**Übungstext:**
──────
Patentklasse 72. Mit Abbildungen auf Tafel 8.
Ueber Geschütze kleinen Kalibers.
Neben den Kartätschgeschützen haben sich auf den jetzigen groſsen Kriegsschiffen noch
Geschütze kleinen Kalibers als wirksames Vertheidigungsmittel gegen feindliche
Torpedoboote bewährt. Dieselben haben ein Kaliber von ungefähr 40mm, sind auf leicht beweglichen Karrenlafetten
oder auf Pivotlafetten gelagert und mit einer leicht und schnell zu handhabenden
Verschluſsvorrichtung versehen, welche sich derjenigen der Gewehre mit
Blockverschluſs nähert. Die Munition besteht aus Granatpatronen, deren Verwendung
dem Verschlüsse ein charakteristisches Gepräge durch die Anordnung eines Ausziehers
für die leeren Patronenhülsen aus Messing gibt.
Der Verschluſs von Th. Nordenfelt in London (*D. R. P.
Nr. 18144 vom 28. April 1881) bewegt sich in einem besonderen, an das Geschützrohr
angeschraubten Verschluſsgehäuse a (Fig. 14 und
15 Taf. 8), welches aus zwei Seitenwangen und einem Widerlager a1 gebildet wird. Der
Verschluſsblock besteht aus 2 Theilen, dem frei um die horizontale Welle c drehbaren Blocke d und
dem auf letzterem mittels Schwalbenschwanznuth verschiebbaren Keile e. In dem Verschluſsgehäuse a ist die Welle c gelagert, auf welche auſsen
der Handhebel f, innerhalb in einem Schlitze des
Blockes d der Hebel g
aufgekeilt ist. Durch den Schlitz h im Hebel g tritt ein an dem ebenfalls geschlitzten Keile e befestigter Stift h1 hindurch.
──────
**Datensätze:**
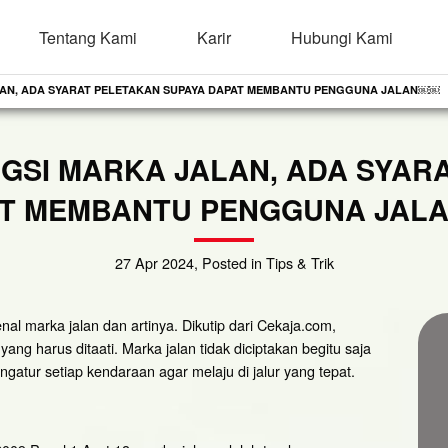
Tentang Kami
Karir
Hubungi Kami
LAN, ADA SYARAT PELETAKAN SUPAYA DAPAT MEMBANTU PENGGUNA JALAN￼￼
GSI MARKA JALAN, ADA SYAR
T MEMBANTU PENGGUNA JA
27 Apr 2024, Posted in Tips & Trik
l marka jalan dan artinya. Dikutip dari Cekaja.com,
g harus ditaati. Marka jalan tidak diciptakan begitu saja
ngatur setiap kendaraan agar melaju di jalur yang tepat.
──────
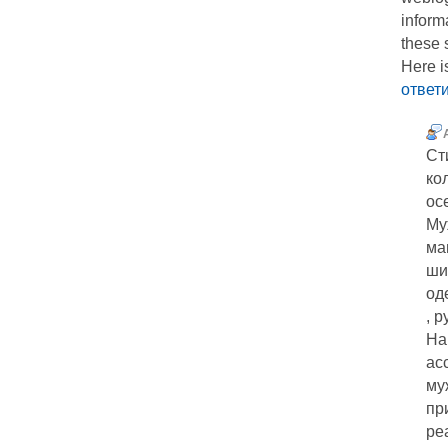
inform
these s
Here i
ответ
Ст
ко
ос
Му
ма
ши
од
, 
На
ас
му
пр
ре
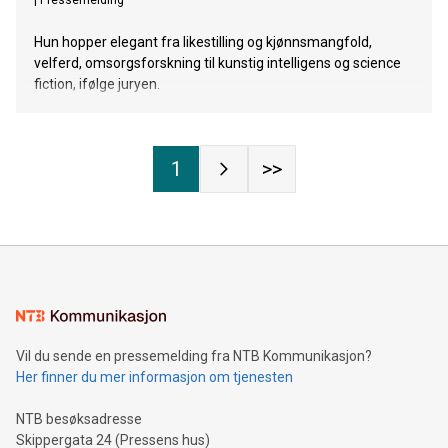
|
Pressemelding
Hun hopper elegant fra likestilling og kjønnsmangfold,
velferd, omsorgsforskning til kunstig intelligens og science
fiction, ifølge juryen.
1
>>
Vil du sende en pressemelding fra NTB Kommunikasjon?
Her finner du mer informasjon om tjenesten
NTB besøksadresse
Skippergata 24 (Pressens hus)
──────
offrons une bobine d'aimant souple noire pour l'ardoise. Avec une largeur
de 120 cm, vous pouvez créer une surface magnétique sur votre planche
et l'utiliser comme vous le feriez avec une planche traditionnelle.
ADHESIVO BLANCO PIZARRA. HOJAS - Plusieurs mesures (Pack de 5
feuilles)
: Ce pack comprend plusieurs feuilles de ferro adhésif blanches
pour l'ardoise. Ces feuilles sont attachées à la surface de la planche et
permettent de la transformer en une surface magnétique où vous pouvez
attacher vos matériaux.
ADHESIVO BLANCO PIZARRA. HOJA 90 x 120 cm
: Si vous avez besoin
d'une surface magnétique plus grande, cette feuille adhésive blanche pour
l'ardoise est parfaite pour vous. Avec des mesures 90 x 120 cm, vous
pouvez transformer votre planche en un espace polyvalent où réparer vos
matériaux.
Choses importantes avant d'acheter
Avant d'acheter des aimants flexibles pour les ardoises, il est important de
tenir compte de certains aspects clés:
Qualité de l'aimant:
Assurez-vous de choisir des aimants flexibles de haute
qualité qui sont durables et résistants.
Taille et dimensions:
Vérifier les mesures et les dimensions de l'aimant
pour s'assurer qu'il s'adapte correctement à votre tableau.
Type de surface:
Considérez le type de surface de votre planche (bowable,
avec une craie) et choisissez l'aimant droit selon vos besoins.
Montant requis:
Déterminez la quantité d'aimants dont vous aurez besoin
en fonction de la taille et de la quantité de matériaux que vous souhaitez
──────
**Aufgaben:**
1) Alle Teile aus dem Text über Geschütze kleinen Kalibers auflisten, die mit einem einzelnen Kennbuchstaben ohne angehängte Ziffer bezeichnet sind, jeweils mit Benennung und Buchstabe.
2) Den Text über Geschütze kleinen Kalibers im Anschluss an seinen letzten Satz fortsetzen.
Für die Bearbeitung sind die Datensätze nicht erforderlich.

**Lösungen:**
1) Verschlussgehäuse a, Welle c, Block d, Keil e, Handhebel f, Hebel g, Schlitz h

2)
In der gezeichneten Stellung des Hebels f ist der
Verschluſs geschlossen. Bewegt man denselben jedoch nach hinten, so zieht der Hebel
g mittels des Schlitzes h den Keil e nach unten, bis der Stift h1 gegen das rechte
Ende von h stöſst. Dreht man noch weiter, so bewegen
sich der Block d und der Keil e um die Welle c und ist hierdurch die Kammer
des Rohres frei gelegt. Die Bewegungen des Verschlusses werden durch den in die Nuth
n eingreifenden und im Gehäuse a befestigten Stift p
begrenzt.
Die Schlag- und Abzugsvorrichtung liegt innerhalb des Keiles e; sie besteht aus dem Hammer i, dem Gelenke
k, der Schlagfeder l
und der Abzugsstange m. Verschiebt sich beim Oeffnen des Verschlusses der
Keil e gegen den Block d
nach unten, so bleibt der Hammer i, der mit seinem
vorderen Theile in eine Aussparung des Blockes d
hineinragt, so weit zurück, daſs die Stange m in die
Spannrast des Hammers einfallen kann. Dabei ist die Schlagfeder gespannt worden.
Schlieſst man den Verschluſs, so wird die Stange dadurch selbstthätig ausgelöst, der
Schuſs also abgefeuert, daſs der Arm g gegen den Stift
o der Stange m stöſst.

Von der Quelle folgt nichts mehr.